## AVAILABLE DATA
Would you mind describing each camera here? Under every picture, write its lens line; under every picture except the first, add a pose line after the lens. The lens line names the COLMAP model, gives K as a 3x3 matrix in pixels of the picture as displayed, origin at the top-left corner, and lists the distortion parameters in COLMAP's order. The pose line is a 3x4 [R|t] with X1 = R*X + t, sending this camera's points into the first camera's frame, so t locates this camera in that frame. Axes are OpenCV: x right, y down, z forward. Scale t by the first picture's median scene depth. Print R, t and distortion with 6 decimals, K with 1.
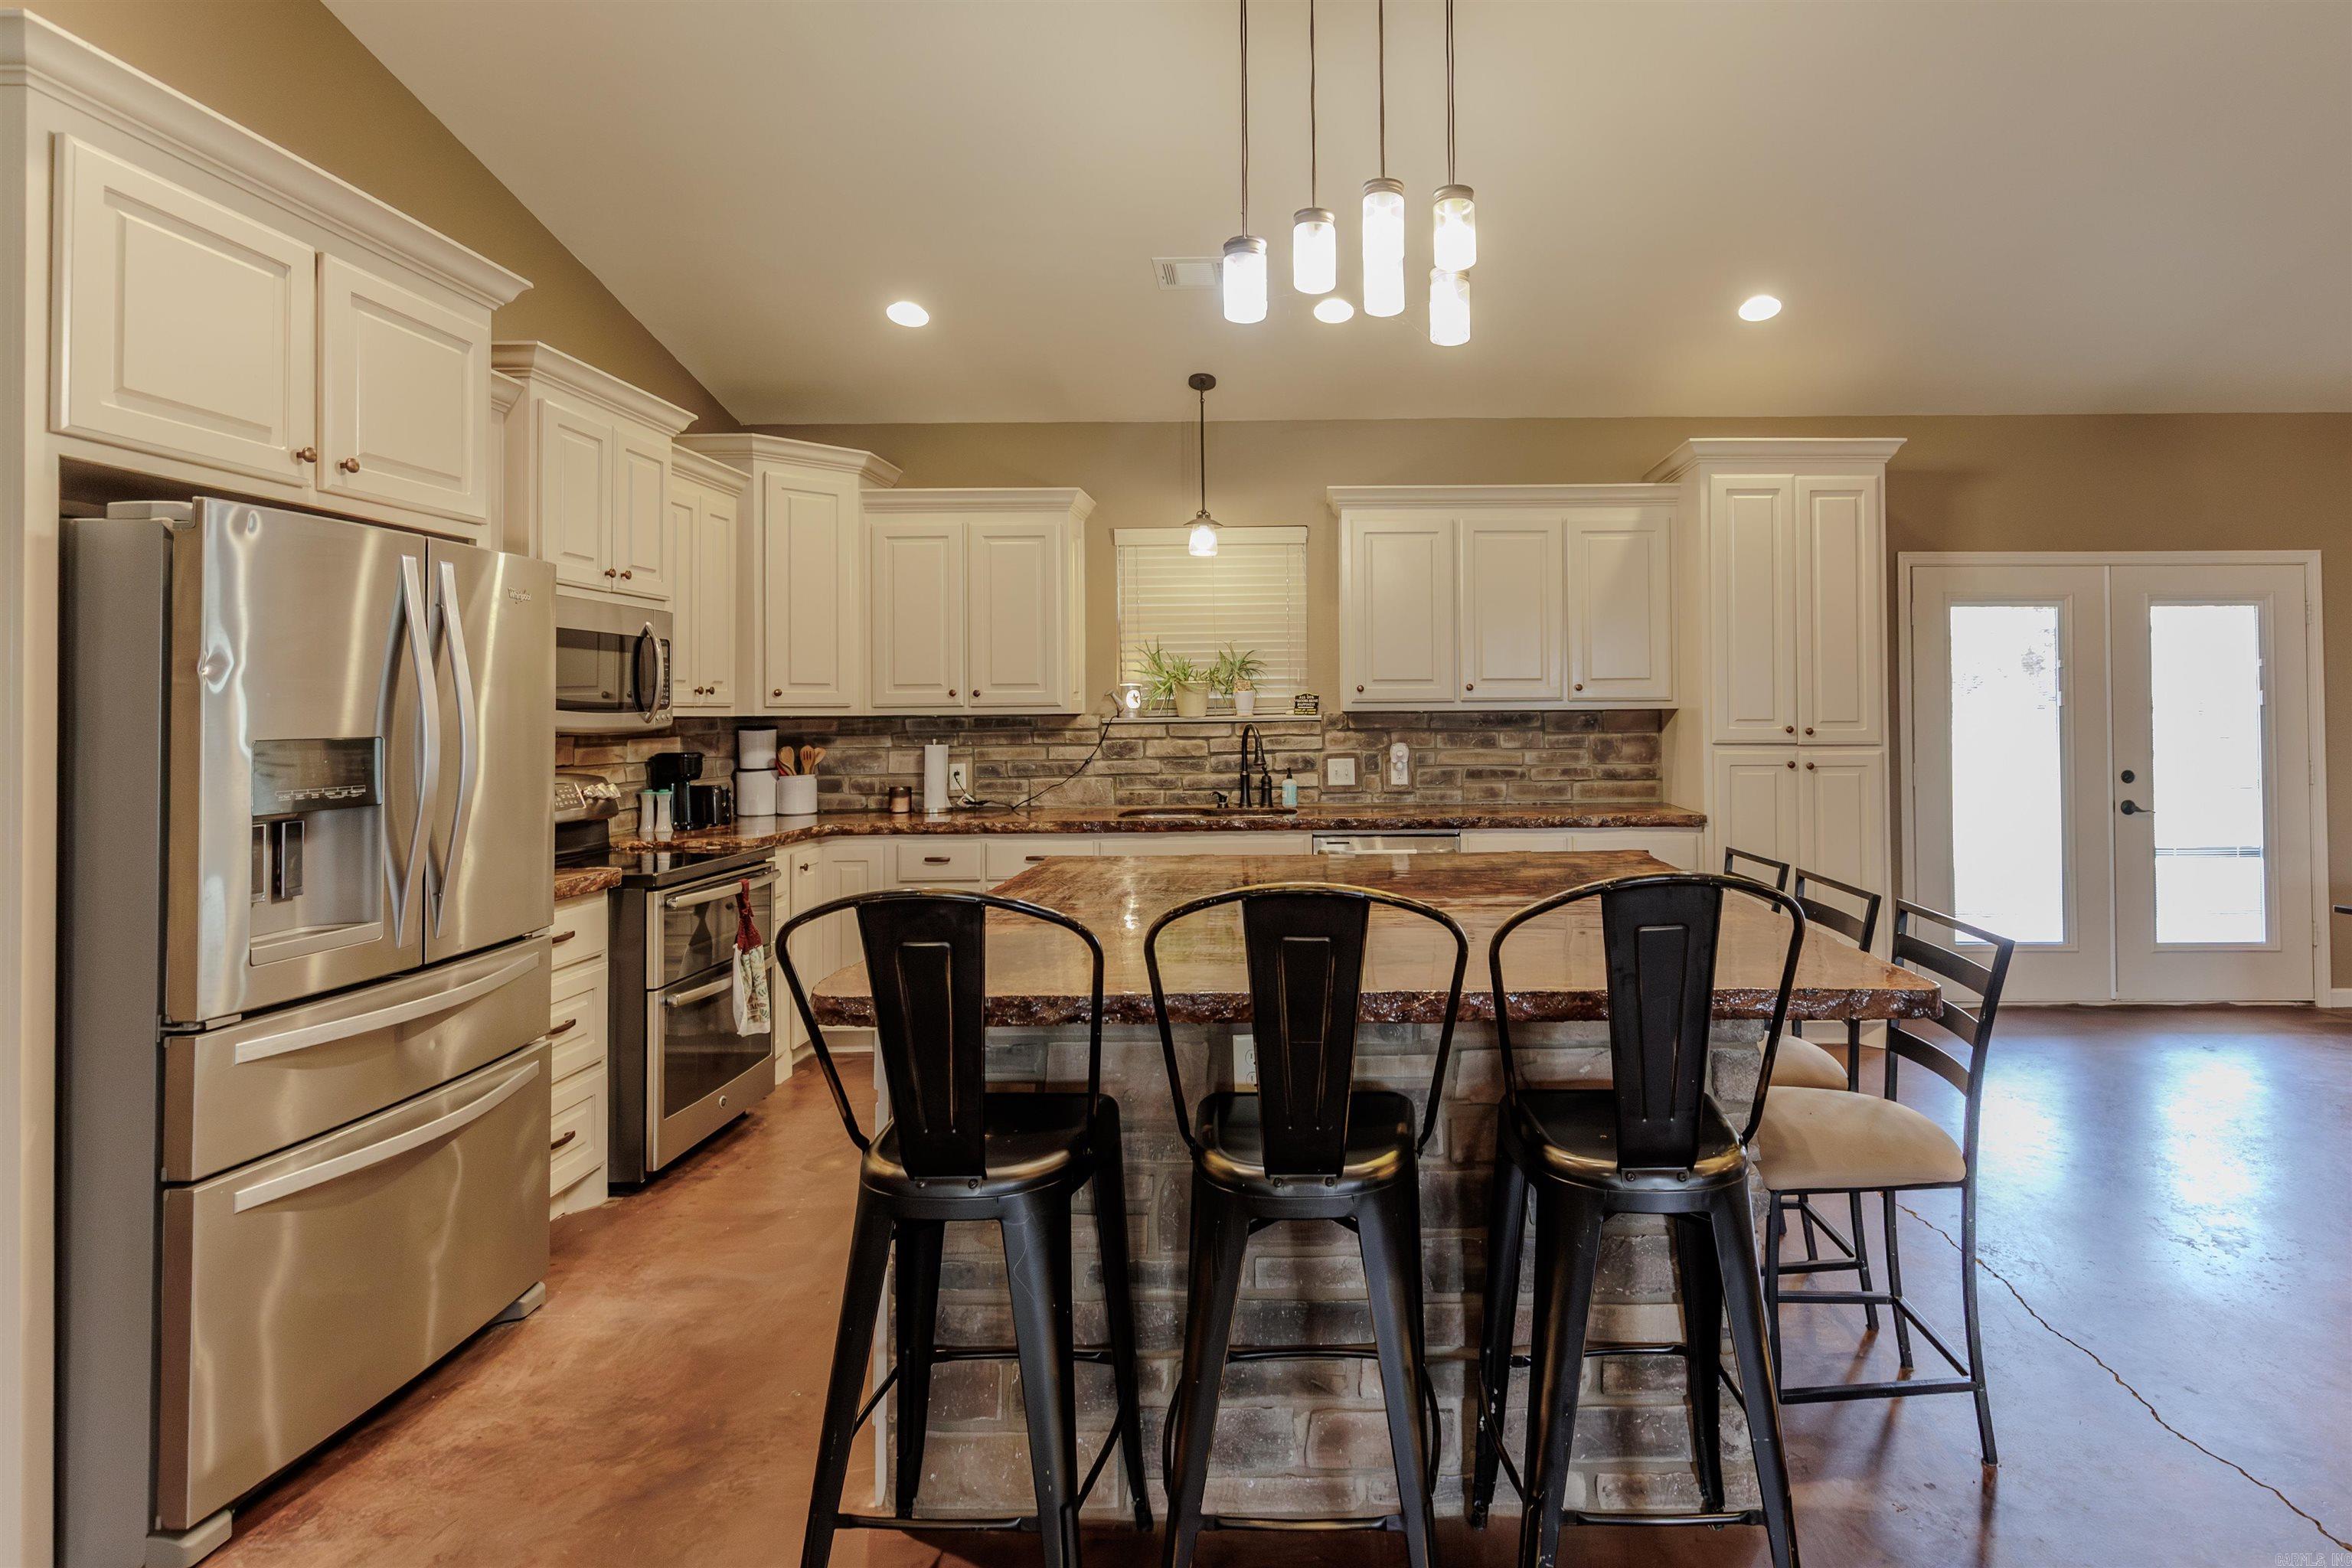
lens RADIAL K [[1243.0, 0, 1312.4], [0, 1243.0, 698.8], [0, 0, 1]] dist [0.003258, -0.000503]
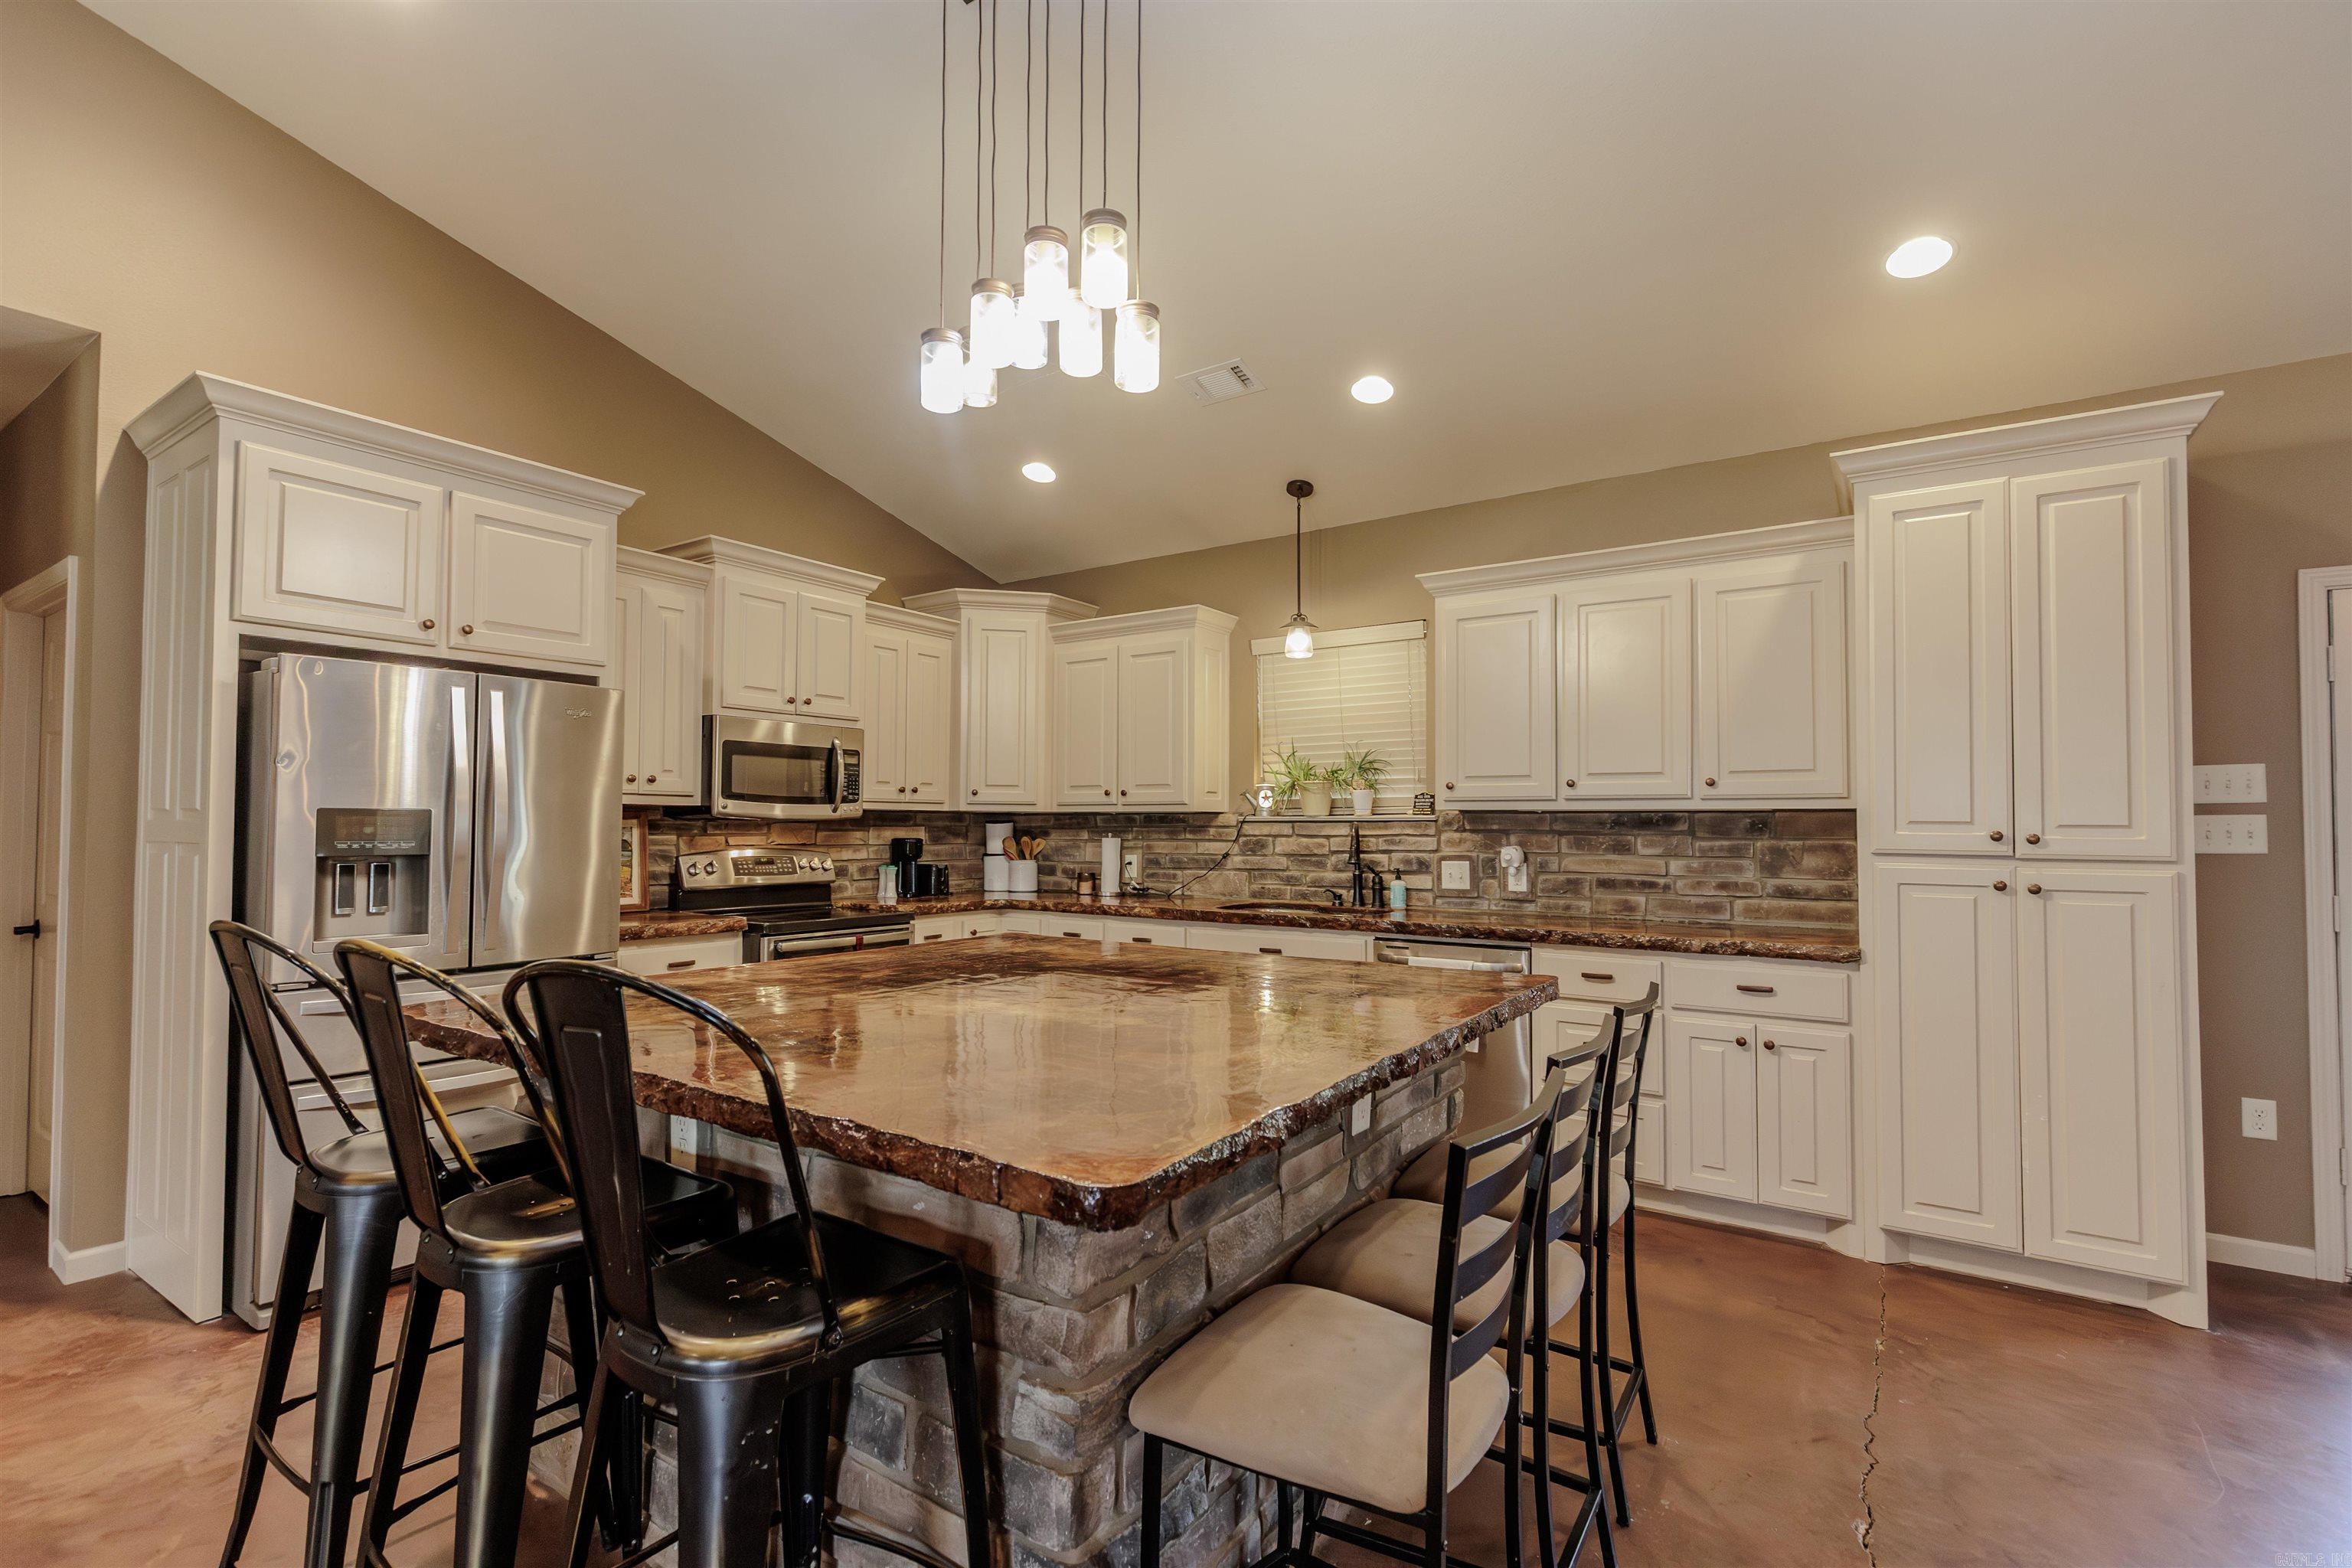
lens RADIAL K [[1071.5, 0, 1154.2], [0, 1071.5, 796.4], [0, 0, 1]] dist [0.003881, -0.001362]
pose [[0.818242, -0.002750, -0.574867, 0.307689], [-0.007155, 0.999862, -0.014966, 0.012958], [0.574830, 0.016359, 0.818110, 0.200977]]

## REQUIRED ACTION
Could you copy out every line of the material above word for word, leaving the pictures out of your answer?

## WRITTEN ANSWER
Would you mind describing each camera here? Under every picture, write its lens line; under every picture except the first, add a pose line after the lens. The lens line names the COLMAP model, gives K as a 3x3 matrix in pixels of the picture as displayed, origin at the top-left corner, and lists the distortion parameters in COLMAP's order. The pose line is a 3x4 [R|t] with X1 = R*X + t, sending this camera's points into the first camera's frame, so t locates this camera in that frame. Axes are OpenCV: x right, y down, z forward. Scale t by the first picture's median scene depth. Print R, t and distortion with 6 decimals, K with 1.
lens RADIAL K [[1243.0, 0, 1312.4], [0, 1243.0, 698.8], [0, 0, 1]] dist [0.003258, -0.000503]
lens RADIAL K [[1071.5, 0, 1154.2], [0, 1071.5, 796.4], [0, 0, 1]] dist [0.003881, -0.001362]
pose [[0.818242, -0.002750, -0.574867, 0.307689], [-0.007155, 0.999862, -0.014966, 0.012958], [0.574830, 0.016359, 0.818110, 0.200977]]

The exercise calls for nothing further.